- _EXERCISE DESCRIPTION_:
Every line in the listing below that holds the word "fractalNoise" should be returned.

- _INFORMATION PROVIDED_:
________________

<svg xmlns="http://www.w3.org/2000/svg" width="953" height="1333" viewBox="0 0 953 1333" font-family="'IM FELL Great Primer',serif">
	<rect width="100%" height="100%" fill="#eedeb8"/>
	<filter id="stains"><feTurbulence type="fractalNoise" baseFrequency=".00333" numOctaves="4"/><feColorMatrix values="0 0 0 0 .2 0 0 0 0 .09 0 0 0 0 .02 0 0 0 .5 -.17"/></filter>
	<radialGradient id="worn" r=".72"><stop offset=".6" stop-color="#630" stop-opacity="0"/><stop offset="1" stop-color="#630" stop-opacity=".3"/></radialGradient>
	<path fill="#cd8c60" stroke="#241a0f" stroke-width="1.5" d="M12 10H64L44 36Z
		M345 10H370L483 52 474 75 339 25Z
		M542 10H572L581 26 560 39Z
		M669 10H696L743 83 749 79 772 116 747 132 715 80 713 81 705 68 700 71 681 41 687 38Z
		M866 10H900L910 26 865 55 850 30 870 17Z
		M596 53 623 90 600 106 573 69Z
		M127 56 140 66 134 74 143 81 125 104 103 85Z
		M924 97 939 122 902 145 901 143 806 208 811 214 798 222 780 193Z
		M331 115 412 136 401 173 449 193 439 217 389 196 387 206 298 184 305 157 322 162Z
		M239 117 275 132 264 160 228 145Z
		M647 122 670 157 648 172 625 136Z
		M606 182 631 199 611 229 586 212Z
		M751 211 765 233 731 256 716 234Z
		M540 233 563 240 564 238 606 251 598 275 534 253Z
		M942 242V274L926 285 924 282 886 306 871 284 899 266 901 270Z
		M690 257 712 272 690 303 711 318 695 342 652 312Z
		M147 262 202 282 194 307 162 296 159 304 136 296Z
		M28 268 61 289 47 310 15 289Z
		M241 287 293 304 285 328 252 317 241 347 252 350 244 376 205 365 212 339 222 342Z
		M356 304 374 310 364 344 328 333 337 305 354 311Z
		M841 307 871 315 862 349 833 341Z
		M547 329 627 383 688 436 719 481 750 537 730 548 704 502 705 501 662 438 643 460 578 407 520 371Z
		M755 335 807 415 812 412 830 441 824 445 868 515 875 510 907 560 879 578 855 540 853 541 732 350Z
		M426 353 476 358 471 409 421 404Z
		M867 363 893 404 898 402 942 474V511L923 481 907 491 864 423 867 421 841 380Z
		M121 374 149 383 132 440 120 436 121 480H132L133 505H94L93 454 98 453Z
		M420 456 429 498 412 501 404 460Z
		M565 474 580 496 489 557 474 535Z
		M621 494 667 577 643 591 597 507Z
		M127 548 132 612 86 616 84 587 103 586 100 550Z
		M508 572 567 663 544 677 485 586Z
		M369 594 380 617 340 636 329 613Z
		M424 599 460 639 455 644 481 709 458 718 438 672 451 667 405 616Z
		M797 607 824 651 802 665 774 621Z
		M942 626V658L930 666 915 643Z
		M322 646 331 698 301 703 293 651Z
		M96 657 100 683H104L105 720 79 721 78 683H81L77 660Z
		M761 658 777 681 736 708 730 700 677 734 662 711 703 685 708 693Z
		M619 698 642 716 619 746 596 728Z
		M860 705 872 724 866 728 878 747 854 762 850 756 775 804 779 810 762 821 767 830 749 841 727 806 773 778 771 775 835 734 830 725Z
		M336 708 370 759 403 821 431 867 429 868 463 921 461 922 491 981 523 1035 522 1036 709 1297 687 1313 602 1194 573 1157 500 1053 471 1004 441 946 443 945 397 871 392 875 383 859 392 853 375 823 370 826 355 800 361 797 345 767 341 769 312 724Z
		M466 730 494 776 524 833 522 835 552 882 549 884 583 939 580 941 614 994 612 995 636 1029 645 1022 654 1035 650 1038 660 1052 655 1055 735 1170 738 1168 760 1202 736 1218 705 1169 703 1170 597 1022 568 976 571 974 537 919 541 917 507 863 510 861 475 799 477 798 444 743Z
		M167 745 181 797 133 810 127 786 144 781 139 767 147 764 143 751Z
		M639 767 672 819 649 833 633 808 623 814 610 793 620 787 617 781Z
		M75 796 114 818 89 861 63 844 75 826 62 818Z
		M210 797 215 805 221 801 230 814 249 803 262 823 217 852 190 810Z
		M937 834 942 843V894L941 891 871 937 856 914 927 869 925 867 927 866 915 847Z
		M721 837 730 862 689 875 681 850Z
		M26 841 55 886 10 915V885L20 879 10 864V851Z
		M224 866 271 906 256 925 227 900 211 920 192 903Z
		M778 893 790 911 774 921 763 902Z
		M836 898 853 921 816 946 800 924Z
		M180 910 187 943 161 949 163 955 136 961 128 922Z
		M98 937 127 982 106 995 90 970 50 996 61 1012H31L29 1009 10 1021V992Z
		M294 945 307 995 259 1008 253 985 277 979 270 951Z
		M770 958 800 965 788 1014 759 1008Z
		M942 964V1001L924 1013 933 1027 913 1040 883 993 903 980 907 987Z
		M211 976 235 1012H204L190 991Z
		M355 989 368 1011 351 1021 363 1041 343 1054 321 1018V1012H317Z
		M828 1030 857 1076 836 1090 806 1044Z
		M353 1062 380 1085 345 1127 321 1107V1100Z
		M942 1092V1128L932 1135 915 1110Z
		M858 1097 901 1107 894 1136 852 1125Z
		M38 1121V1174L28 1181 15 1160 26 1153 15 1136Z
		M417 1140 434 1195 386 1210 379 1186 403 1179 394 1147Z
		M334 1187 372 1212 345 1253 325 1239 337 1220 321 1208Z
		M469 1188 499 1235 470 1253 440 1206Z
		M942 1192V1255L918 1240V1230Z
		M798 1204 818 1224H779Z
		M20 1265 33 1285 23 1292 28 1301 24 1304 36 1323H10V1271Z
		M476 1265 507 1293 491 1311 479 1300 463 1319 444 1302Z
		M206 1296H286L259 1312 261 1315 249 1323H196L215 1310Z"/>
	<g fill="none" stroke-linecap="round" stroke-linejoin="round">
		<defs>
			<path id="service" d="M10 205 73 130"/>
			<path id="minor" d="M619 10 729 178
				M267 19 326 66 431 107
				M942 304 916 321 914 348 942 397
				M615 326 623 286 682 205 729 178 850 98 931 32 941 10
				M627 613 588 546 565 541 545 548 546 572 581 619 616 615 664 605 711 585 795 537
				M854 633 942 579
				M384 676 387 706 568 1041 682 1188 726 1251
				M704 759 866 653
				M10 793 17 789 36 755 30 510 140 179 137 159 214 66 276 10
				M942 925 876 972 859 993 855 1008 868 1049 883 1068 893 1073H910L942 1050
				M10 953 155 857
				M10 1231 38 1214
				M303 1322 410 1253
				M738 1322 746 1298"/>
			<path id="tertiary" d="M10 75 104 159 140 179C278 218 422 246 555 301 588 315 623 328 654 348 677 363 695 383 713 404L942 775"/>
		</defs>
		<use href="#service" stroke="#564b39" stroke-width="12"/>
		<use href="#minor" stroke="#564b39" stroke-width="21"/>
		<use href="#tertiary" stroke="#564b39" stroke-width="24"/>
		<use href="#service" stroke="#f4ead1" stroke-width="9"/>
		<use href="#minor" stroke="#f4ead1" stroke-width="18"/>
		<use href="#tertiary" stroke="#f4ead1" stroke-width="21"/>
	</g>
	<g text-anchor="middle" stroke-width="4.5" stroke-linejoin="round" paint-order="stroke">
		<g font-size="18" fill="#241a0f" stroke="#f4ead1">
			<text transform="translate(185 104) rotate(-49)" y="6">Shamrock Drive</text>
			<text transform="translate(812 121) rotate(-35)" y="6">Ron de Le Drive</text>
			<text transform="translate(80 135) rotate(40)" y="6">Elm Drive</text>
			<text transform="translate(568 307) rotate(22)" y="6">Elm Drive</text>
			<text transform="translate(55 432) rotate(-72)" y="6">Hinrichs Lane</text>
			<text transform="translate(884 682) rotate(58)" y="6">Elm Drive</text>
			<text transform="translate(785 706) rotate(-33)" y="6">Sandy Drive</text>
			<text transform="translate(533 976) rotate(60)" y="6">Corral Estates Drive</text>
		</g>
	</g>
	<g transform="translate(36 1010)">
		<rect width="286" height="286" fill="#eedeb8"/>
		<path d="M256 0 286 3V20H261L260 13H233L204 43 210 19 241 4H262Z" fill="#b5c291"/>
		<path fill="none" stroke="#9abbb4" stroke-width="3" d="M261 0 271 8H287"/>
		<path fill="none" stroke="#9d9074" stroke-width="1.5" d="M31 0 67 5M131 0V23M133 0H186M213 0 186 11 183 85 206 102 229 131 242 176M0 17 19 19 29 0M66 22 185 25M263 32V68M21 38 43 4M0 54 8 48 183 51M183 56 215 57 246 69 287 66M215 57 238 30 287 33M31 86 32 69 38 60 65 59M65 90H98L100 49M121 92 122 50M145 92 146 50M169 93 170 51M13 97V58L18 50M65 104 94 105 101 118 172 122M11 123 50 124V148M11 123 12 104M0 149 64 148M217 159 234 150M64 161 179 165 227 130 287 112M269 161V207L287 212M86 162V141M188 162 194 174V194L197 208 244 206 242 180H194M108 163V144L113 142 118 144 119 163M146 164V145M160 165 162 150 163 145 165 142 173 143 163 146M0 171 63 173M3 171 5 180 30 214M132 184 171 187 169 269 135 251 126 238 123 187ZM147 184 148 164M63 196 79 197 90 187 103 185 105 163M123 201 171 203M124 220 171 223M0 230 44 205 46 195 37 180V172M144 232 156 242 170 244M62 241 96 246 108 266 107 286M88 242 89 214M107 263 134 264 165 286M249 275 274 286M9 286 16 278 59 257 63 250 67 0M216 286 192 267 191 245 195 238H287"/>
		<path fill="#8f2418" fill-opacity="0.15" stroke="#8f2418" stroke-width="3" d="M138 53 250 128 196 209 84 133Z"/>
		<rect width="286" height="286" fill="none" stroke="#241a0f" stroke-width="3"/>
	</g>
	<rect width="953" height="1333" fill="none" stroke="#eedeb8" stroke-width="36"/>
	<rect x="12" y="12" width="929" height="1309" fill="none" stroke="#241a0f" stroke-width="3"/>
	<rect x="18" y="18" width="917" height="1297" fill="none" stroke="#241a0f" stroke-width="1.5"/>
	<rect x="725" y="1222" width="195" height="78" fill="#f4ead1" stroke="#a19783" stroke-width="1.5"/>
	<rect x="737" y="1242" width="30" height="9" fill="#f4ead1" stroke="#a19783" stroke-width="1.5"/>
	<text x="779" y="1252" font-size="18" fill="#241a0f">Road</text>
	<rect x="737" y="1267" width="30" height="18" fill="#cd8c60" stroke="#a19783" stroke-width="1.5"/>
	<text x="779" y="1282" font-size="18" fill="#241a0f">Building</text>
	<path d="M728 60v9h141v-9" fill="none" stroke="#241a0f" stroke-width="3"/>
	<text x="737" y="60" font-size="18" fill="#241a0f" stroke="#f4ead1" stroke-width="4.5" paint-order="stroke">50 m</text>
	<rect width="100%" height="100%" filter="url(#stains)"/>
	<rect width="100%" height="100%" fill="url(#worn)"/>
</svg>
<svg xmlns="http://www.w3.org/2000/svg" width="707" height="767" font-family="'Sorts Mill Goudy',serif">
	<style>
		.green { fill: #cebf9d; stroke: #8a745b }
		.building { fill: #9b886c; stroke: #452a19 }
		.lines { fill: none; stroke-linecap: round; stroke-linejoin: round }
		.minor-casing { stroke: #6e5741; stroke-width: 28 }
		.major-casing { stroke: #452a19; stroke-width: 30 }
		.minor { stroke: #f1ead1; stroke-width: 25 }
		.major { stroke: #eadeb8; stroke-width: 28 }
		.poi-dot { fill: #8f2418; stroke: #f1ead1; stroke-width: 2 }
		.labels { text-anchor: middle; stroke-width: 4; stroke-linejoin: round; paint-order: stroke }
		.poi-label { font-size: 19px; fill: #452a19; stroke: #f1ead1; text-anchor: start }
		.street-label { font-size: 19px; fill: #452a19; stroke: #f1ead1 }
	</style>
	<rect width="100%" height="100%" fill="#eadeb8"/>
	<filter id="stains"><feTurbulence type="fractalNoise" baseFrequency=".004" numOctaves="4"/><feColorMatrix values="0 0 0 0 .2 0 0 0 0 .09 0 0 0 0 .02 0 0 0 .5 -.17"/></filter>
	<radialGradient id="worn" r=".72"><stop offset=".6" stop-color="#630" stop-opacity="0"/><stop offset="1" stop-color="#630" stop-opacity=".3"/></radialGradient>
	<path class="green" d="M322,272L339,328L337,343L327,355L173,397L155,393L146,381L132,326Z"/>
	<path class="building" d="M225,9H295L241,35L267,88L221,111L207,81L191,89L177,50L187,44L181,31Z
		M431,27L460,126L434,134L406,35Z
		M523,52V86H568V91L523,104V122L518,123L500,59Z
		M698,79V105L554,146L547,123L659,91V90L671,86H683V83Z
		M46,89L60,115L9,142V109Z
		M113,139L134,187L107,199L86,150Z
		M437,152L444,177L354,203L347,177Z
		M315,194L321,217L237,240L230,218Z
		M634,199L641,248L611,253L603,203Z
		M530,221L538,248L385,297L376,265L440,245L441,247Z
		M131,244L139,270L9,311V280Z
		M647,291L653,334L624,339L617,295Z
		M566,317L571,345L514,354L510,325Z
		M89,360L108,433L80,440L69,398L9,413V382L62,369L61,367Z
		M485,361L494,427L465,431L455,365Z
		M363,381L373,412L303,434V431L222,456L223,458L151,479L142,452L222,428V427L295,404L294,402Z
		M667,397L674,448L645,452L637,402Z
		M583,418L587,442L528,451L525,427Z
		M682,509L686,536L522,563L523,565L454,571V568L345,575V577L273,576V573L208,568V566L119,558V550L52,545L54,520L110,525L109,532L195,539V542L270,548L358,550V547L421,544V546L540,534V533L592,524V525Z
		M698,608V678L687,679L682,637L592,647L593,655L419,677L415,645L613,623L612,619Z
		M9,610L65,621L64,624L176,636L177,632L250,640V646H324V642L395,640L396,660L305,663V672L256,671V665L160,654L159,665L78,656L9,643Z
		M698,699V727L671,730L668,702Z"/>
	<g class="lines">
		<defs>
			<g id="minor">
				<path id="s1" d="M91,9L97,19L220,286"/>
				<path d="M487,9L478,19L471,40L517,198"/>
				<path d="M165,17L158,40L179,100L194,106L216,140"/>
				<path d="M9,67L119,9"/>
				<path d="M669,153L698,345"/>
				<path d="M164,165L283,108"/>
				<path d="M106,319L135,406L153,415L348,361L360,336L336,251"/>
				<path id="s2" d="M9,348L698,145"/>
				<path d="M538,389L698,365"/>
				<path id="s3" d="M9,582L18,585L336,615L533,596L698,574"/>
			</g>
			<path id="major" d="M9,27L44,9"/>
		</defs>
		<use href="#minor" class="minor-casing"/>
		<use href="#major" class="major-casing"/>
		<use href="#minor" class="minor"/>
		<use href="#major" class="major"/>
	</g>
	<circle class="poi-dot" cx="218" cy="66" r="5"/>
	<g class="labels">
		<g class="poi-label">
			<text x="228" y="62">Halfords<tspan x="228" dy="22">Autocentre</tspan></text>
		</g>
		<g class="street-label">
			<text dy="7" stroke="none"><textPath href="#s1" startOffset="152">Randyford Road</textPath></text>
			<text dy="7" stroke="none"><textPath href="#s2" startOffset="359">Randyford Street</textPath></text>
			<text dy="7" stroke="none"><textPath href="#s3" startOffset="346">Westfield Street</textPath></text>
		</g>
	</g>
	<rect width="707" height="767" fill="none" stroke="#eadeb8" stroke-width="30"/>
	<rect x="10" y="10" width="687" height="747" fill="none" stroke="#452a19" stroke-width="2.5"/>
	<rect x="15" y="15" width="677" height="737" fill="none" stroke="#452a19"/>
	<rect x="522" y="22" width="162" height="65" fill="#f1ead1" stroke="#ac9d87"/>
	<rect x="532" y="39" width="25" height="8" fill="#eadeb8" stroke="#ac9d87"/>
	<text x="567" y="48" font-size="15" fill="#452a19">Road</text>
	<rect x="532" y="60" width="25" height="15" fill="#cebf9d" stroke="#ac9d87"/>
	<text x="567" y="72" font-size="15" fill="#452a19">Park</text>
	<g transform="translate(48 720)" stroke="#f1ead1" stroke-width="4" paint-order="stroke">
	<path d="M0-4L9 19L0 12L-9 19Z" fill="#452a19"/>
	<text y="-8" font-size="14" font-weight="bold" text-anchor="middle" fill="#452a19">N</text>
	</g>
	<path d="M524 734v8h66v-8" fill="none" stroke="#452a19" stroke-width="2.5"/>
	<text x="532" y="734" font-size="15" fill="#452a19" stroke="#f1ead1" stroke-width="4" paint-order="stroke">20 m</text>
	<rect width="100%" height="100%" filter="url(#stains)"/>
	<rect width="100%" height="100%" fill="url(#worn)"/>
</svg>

________________

- _RESULT_:
	<filter id="stains"><feTurbulence type="fractalNoise" baseFrequency=".00333" numOctaves="4"/><feColorMatrix values="0 0 0 0 .2 0 0 0 0 .09 0 0 0 0 .02 0 0 0 .5 -.17"/></filter>
	<filter id="stains"><feTurbulence type="fractalNoise" baseFrequency=".004" numOctaves="4"/><feColorMatrix values="0 0 0 0 .2 0 0 0 0 .09 0 0 0 0 .02 0 0 0 .5 -.17"/></filter>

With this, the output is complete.